Catano Mur says she rarely does physics in Spanish, since her first language becomes her second language when it comes to physics.
“If I’m talking to another Spanish speaker at the lab, then it can come out in Spanglish, because the science terms come to me much faster in English,” she says.
When talking with nonscientists, Betancourt says, neither language is more difficult than the other. The real translation challenge is moving from jargon into plainspeak.
It wasn’t just scientists interacting with the attendees at Pregúntale a un Científico. Nontechnical staff were also there to mingle and answer questions.
“We have a rich Spanish-speaking community at the lab—employees, graduate students and postdocs from Latin American and US institutions,” Betancourt says. “Each volunteer contributes something to the wonderful science program at Fermilab.”
The attendees came from all over—not just the surrounding suburbs. Betancourt met one family from Chicago, 40 miles away, and another who lives in Argentina and just happened to be in the area.
When it comes to the lab serving as an educational resource, it is of course nearby residents who have the most to gain, being a stone’s throw away.
“We have a good community with a great potential for students who could be physicists and engineers,” Betancourt says. “That’s an opportunity I didn’t have — to go to a nearby lab to see what they do.”
It’s as much a chance for the parents as for the children to learn about science careers.
“The parents are very involved.

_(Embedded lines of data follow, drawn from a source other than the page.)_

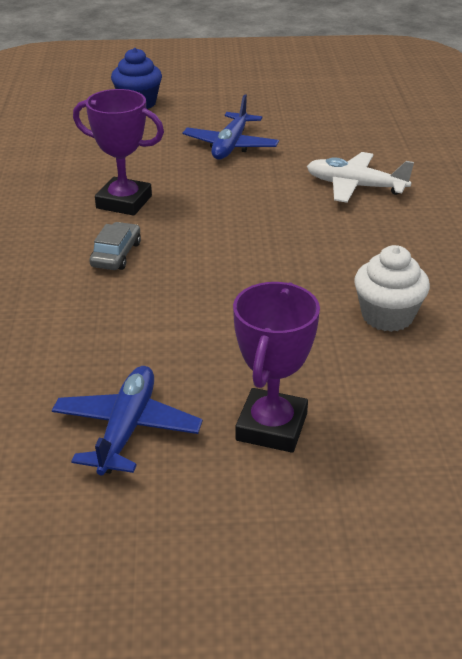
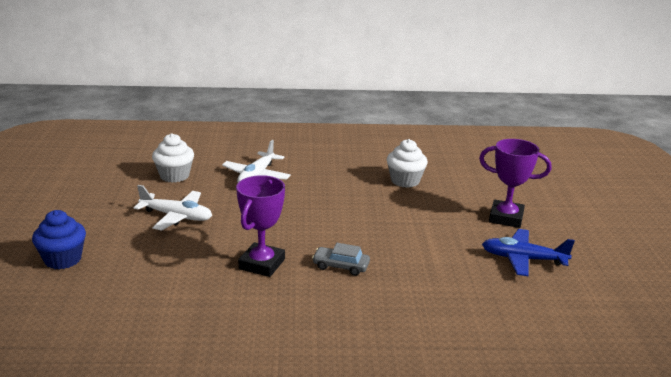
camera: 90 degrees left, 10 degrees down
(231, 146) = (176, 216): blue plane -> white plane
(336, 135) = (174, 176): none -> white cupcake

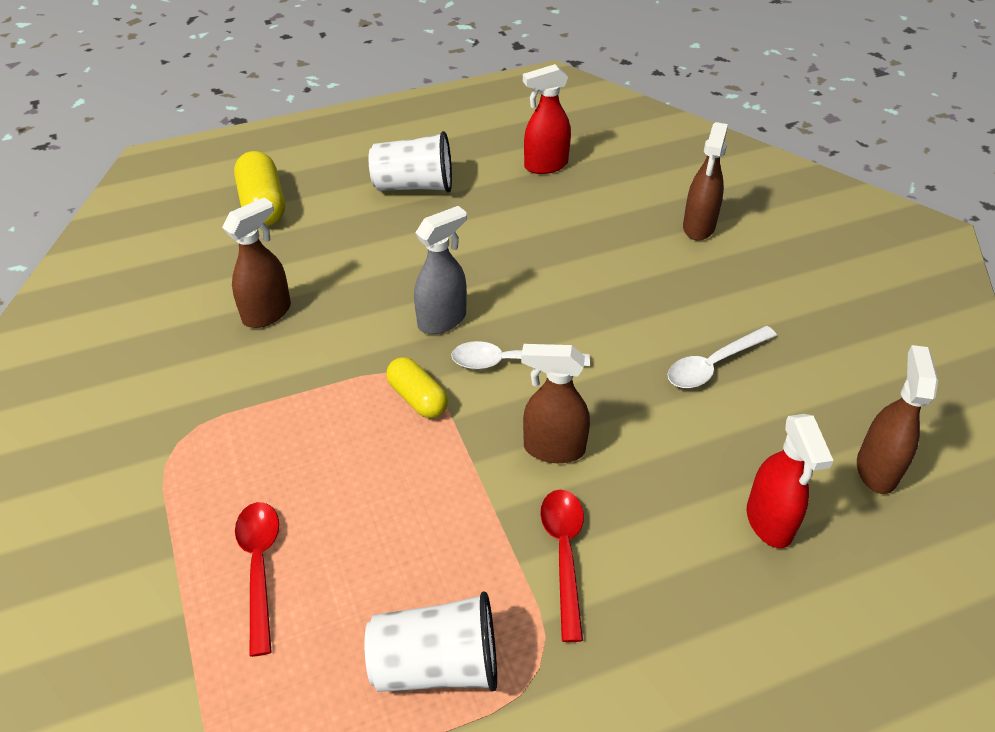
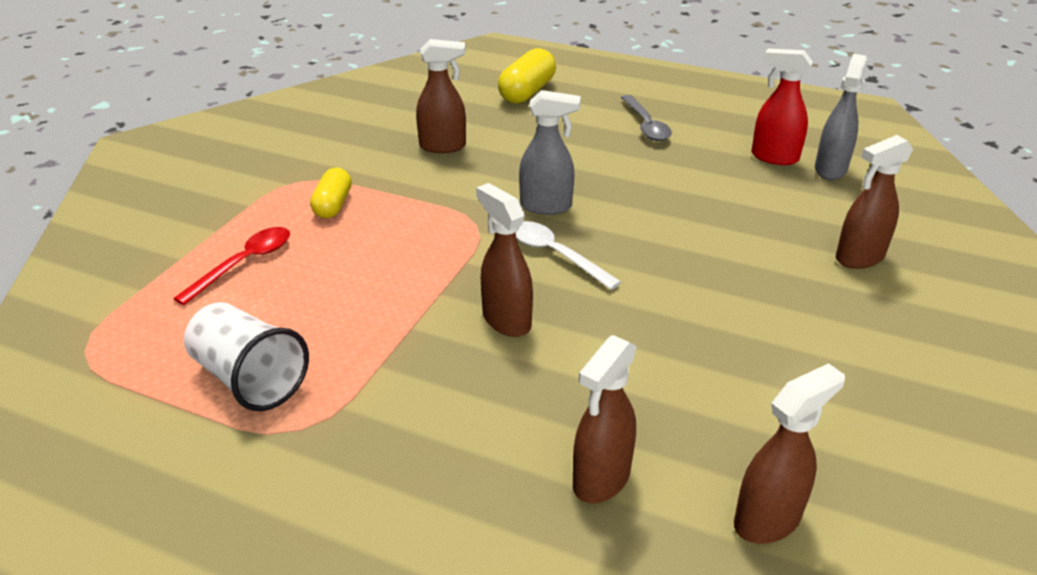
camera: 45 degrees right, 10 degrees down
(414, 186) = (646, 125): white cup -> grey spoon
(417, 398) = (462, 238): yellow capsule -> yellow capsule (333, 205)
(564, 554) = (415, 382): red spoon -> none
(594, 155) = (830, 169): none -> grey spray bottle
(714, 365) = (722, 351): white spoon -> none
(769, 522) = (601, 479): red spray bottle -> brown spray bottle

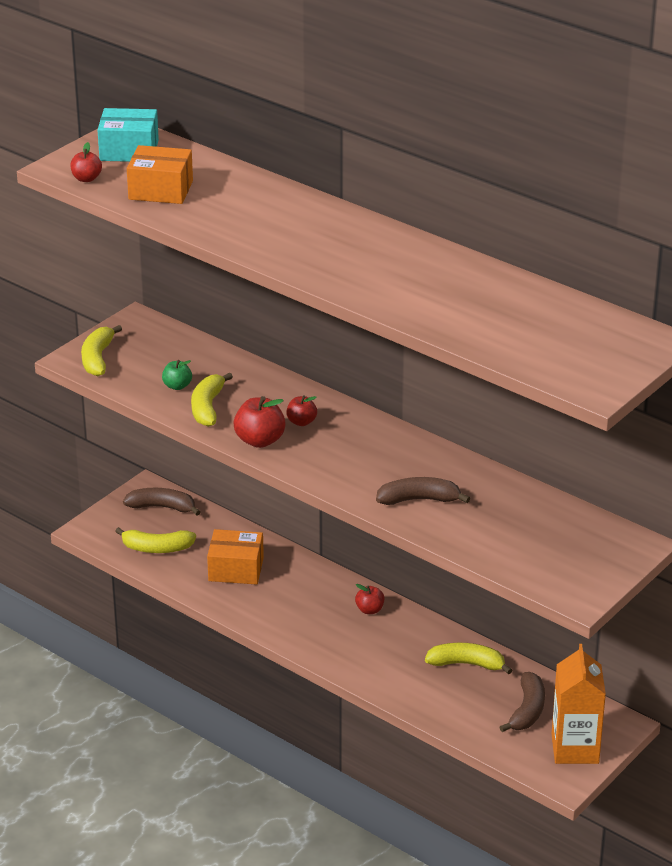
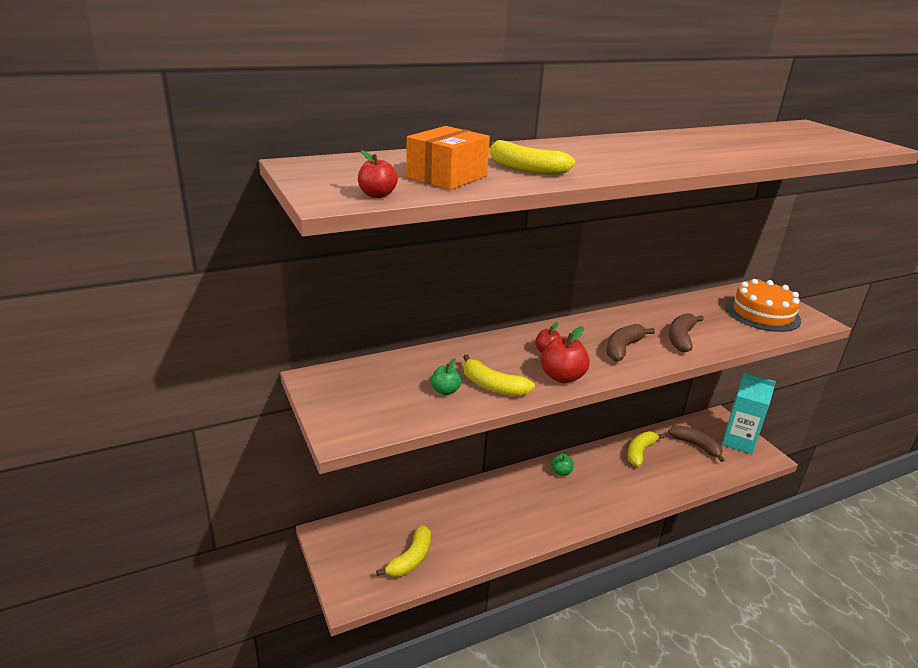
camera: 65 degrees left, 5 degrees down
(97, 358) = (356, 420): yellow banana -> yellow banana (525, 169)
(129, 150) = (342, 170): turquoise box -> none
(162, 507) = (358, 534): brown banana -> brown banana (623, 348)
(236, 569) = (471, 521): orange box -> none
(369, 610) = (561, 472): red apple -> green apple
(555, 552) = (762, 314): none -> orange cake
(575, 748) = (738, 441): orange carton -> turquoise carton

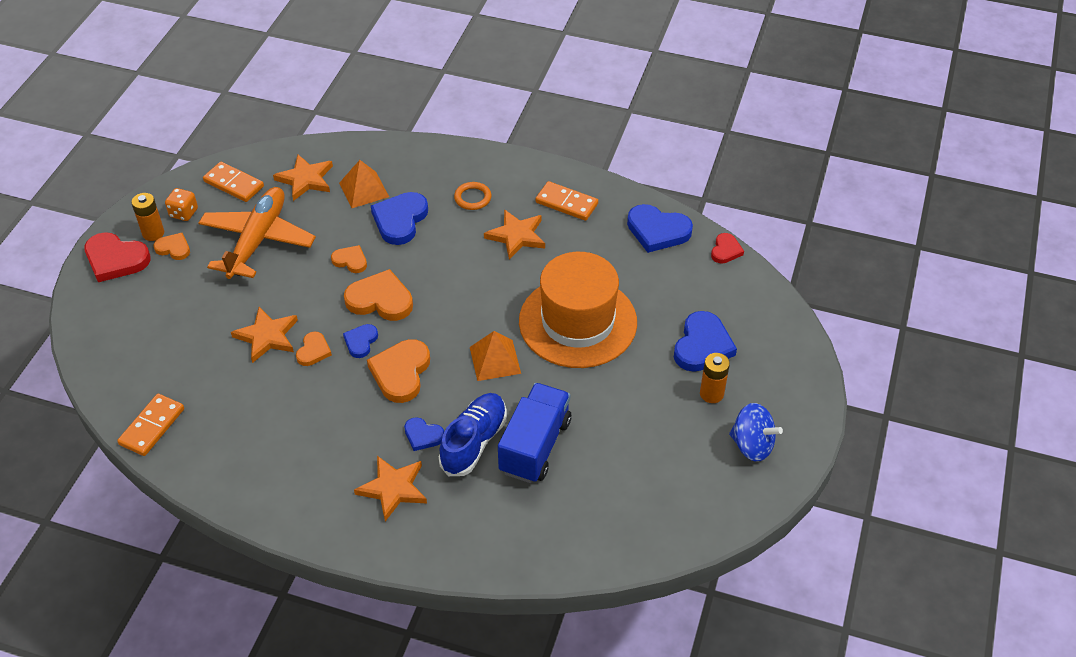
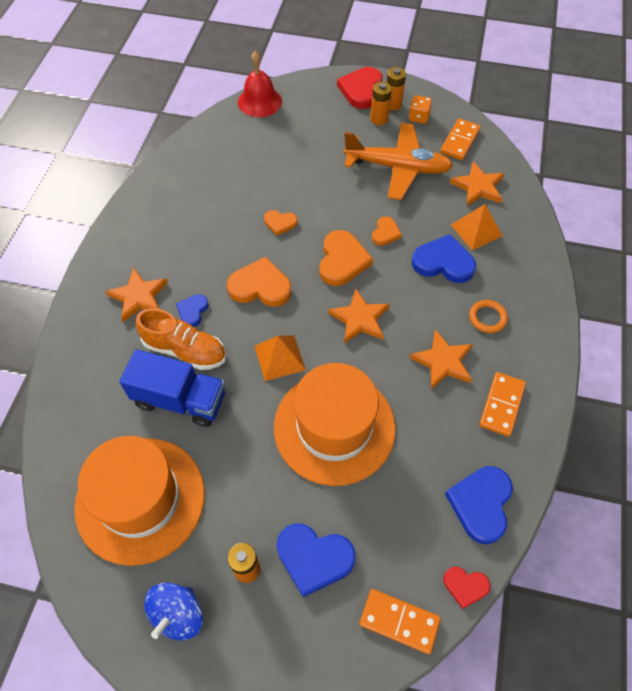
camera: 85 degrees right, 10 degrees up
(97, 362) = (260, 101): none -> red bell
(152, 427) = (201, 142): orange domino -> orange domino (399, 621)
(173, 248) = (379, 119): orange heart -> orange battery
(267, 336) = (293, 191): orange star -> orange star (359, 319)
(361, 342) = (292, 253): blue heart -> none
(474, 442) = (185, 350): blue shoe -> orange shoe
(643, 478) = (140, 499): none -> orange hat

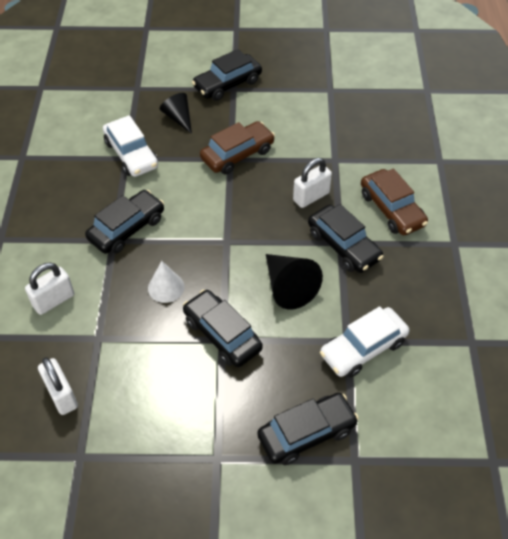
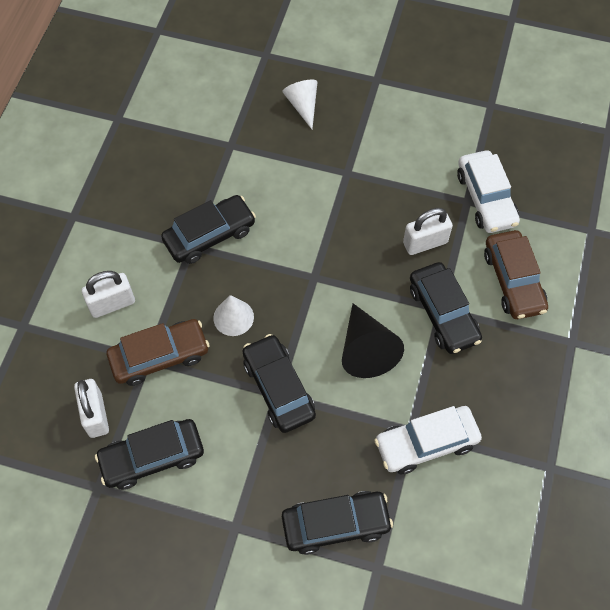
camera: 15 degrees right, 10 degrees up
(131, 154) = (237, 142): white car -> white car (486, 198)
(178, 118) = (303, 105): black cone -> white cone
(227, 84) = (371, 71): black car -> black car (152, 457)
(237, 154) = (357, 168): brown car -> brown car (159, 356)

They sometimes have the idea that if you go into physics, you can be only a high school teacher and have to live a lonely life,” Catano Mur says.”“Any information beyond that is surprising.”
Her goal is to make it less so.
“The Hispanic community here has a big opportunity to get involved in science. A lab like this doesn’t exist in many parts of the world,” Catano Mur says. “A couple of science talks can get the process started.”
Reyes is already well on her way. Even before attending Pregúntale a un Científico, she assumed the role of town crier, distributing flyers about the event at local supermarkets, her daughter’s middle school and her church. It seems to have worked: She saw several friends and acquaintances there.
“I’m so happy that they did this for us. My daughter said, ‘Mom, this was a great experience.’ Reyes says. “I had heard about Fermilab, but I didn’t really know what it was. Now, we feel so welcome.”